Oblivious to the shortfalls of wind and solar, hostile political forces did everything they could to obstruct the construction of the DAPL pipeline, as Judge Boasberg meticulously documented in his 2016 opinion, which rejected multiple challenges to the pipeline from the Standing Rock Sioux Tribe at every stage of the permitting process.

Ostensibly, the purpose of the EIS is to gather more information about key issues, but in his opinion of last week, Judge Boasberg did not offer a single suggestion of relevant information that might be unearthed to justify the added time and expense of this arduous process. The arguments for and against the construction of the pipeline were already well documented in the detailed studies of the Army Corps, all of which survived judicial scrutiny. In order to overcome this objection, Judge Boasberg tried to offer some concrete scientific reasons why the EIS might be justified. Accordingly, he referred to evidence offered by the plaintiff’s pipeline experts who claimed that the pipeline monitoring system is not sufficient to detect leaks at less than one percent of flow rate, so that a supposedly constant flow of 6,000 barrels of oil per day could leak from the facility without setting off any alarms.

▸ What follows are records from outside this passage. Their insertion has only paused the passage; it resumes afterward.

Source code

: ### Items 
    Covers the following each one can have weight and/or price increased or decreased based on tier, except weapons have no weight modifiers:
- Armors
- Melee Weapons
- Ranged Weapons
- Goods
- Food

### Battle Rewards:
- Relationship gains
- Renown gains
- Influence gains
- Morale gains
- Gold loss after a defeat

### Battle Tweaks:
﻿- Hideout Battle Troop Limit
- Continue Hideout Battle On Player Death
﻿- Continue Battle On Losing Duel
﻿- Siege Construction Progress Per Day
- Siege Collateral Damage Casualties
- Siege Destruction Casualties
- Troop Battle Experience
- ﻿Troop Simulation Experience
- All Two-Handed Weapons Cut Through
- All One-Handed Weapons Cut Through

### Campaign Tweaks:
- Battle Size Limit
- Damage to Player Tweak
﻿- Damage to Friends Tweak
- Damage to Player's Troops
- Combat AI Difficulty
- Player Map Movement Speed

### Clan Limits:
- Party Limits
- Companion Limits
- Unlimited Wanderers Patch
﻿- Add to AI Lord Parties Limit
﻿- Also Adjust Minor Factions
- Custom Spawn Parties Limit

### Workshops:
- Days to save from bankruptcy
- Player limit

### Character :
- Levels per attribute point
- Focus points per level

To set that number in perspective, note that the average annual pipeline spillage since 1986 has been about 76,000 barrels per year for the whole U.S. pipeline system, the safety of which has increased steadily over time. Sadly, Judge Boasberg credits the plaintiff’s worst-case estimate even though DAPL is an active pipeline that has been in constant operation for three years—and during that time, the only reported leaks have occurred at pumping stations, and not along the long stretches of pipeline buried entirely underground. Surely, the Tribe’s nightmare estimate has been falsified by the safe operation of the last three years.

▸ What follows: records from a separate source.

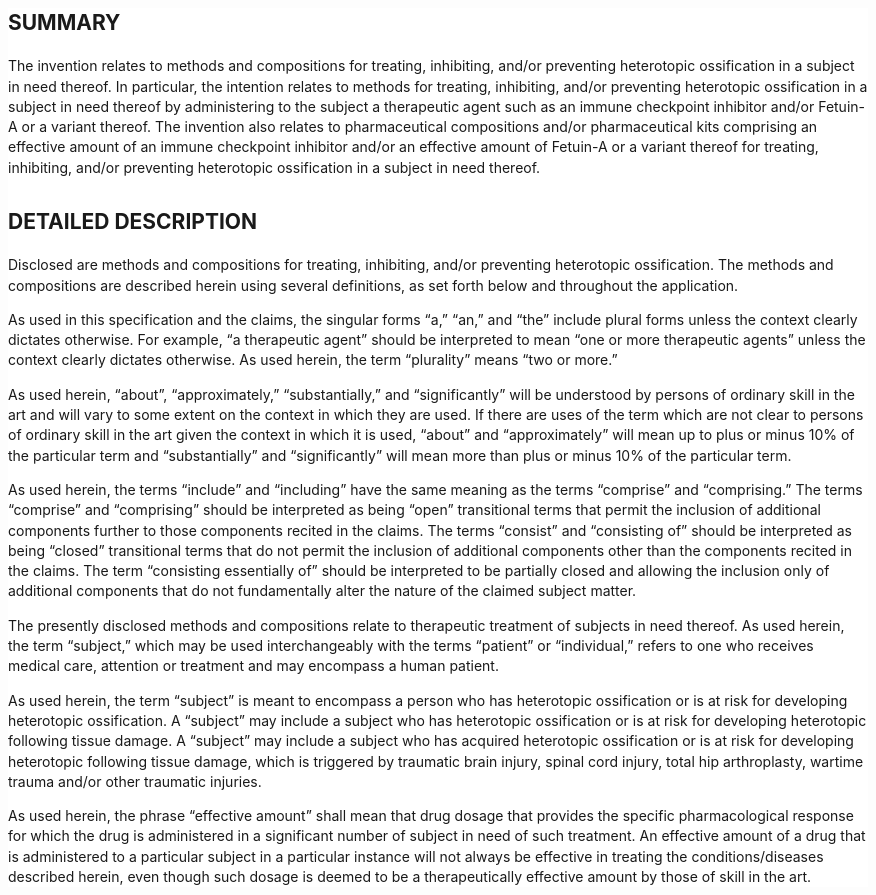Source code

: ## SUMMARY

The invention relates to methods and compositions for treating, inhibiting, and/or preventing heterotopic ossification in a subject in need thereof. In particular, the intention relates to methods for treating, inhibiting, and/or preventing heterotopic ossification in a subject in need thereof by administering to the subject a therapeutic agent such as an immune checkpoint inhibitor and/or Fetuin-A or a variant thereof. The invention also relates to pharmaceutical compositions and/or pharmaceutical kits comprising an effective amount of an immune checkpoint inhibitor and/or an effective amount of Fetuin-A or a variant thereof for treating, inhibiting, and/or preventing heterotopic ossification in a subject in need thereof.

## DETAILED DESCRIPTION

Disclosed are methods and compositions for treating, inhibiting, and/or preventing heterotopic ossification. The methods and compositions are described herein using several definitions, as set forth below and throughout the application.

As used in this specification and the claims, the singular forms “a,” “an,” and “the” include plural forms unless the context clearly dictates otherwise. For example, “a therapeutic agent” should be interpreted to mean “one or more therapeutic agents” unless the context clearly dictates otherwise. As used herein, the term “plurality” means “two or more.”

As used herein, “about”, “approximately,” “substantially,” and “significantly” will be understood by persons of ordinary skill in the art and will vary to some extent on the context in which they are used. If there are uses of the term which are not clear to persons of ordinary skill in the art given the context in which it is used, “about” and “approximately” will mean up to plus or minus 10% of the particular term and “substantially” and “significantly” will mean more than plus or minus 10% of the particular term.

As used herein, the terms “include” and “including” have the same meaning as the terms “comprise” and “comprising.” The terms “comprise” and “comprising” should be interpreted as being “open” transitional terms that permit the inclusion of additional components further to those components recited in the claims. The terms “consist” and “consisting of” should be interpreted as being “closed” transitional terms that do not permit the inclusion of additional components other than the components recited in the claims. The term “consisting essentially of” should be interpreted to be partially closed and allowing the inclusion only of additional components that do not fundamentally alter the nature of the claimed subject matter.

The presently disclosed methods and compositions relate to therapeutic treatment of subjects in need thereof. As used herein, the term “subject,” which may be used interchangeably with the terms “patient” or “individual,” refers to one who receives medical care, attention or treatment and may encompass a human patient.

As used herein, the term “subject” is meant to encompass a person who has heterotopic ossification or is at risk for developing heterotopic ossification. A “subject” may include a subject who has heterotopic ossification or is at risk for developing heterotopic following tissue damage. A “subject” may include a subject who has acquired heterotopic ossification or is at risk for developing heterotopic following tissue damage, which is triggered by traumatic brain injury, spinal cord injury, total hip arthroplasty, wartime trauma and/or other traumatic injuries.

As used herein, the phrase “effective amount” shall mean that drug dosage that provides the specific pharmacological response for which the drug is administered in a significant number of subject in need of such treatment. An effective amount of a drug that is administered to a particular subject in a particular instance will not always be effective in treating the conditions/diseases described herein, even though such dosage is deemed to be a therapeutically effective amount by those of skill in the art.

In addition, DAPL follows the same path as the Northern Border Pipeline, which has been in operation since 1982. What try to reroute the pipeline, which would create additional environmental damages, impose hundreds of millions of dollars of stranded costs, and provoke yet another round of NEPA challenges?

It seems painfully clear that Judge Boasberg could have taken other steps to speed the EIS along without shutting the pipeline down, such as fining the Corps or its owner, Energy Transfer Partners, for each day that the EIS was overdue. It is equally clear that he understates the grave consequences of his decision—it strains credulity to believe that the shutdown will last for only thirteen months. The Tribe could raise massive challenges to the sufficiency of any EIS, which could extend the proceedings even further.

Yet during that time, the demand for crude oil could increase, or some serious spillage could take place with shipments by rail and truck. And should the Democrats capture the White House, we can predict that a newly-elected President Biden may happily decide to shut down the pipeline permanently, which will then create systematic energy and job losses. As I have long argued, it is a sad irony that NEPA, which was passed in order to improve environmental quality, has instead produced just the opposite outcome, leading to less efficient and more dangerous forms of energy transportation in place of the most cutting-edge technology available.